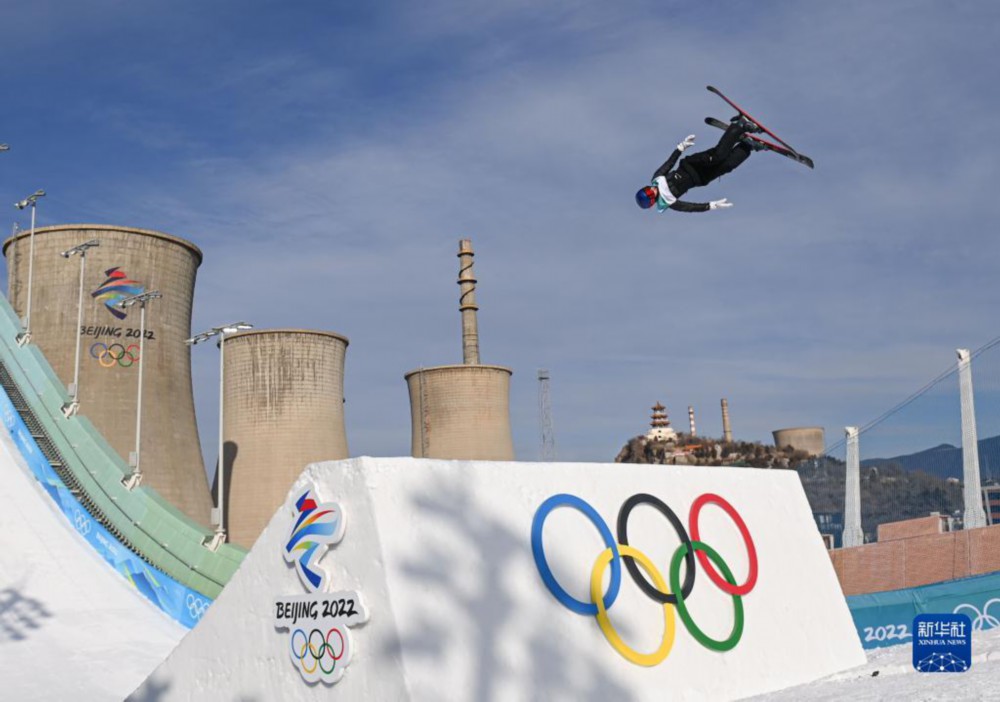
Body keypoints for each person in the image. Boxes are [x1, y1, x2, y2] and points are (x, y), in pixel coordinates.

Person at [635, 116, 762, 214]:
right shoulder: (670, 202)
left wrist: (680, 148)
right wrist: (710, 206)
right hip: (701, 178)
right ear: (652, 200)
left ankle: (740, 124)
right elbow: (690, 207)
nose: (651, 189)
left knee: (718, 156)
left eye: (646, 189)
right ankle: (747, 146)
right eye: (649, 193)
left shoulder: (656, 179)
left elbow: (669, 163)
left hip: (691, 164)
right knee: (727, 166)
──────────────────────────────
How many lines in the listing contain the word "right"? Answer with the count and nothing else.

TASK SOLUTION: 8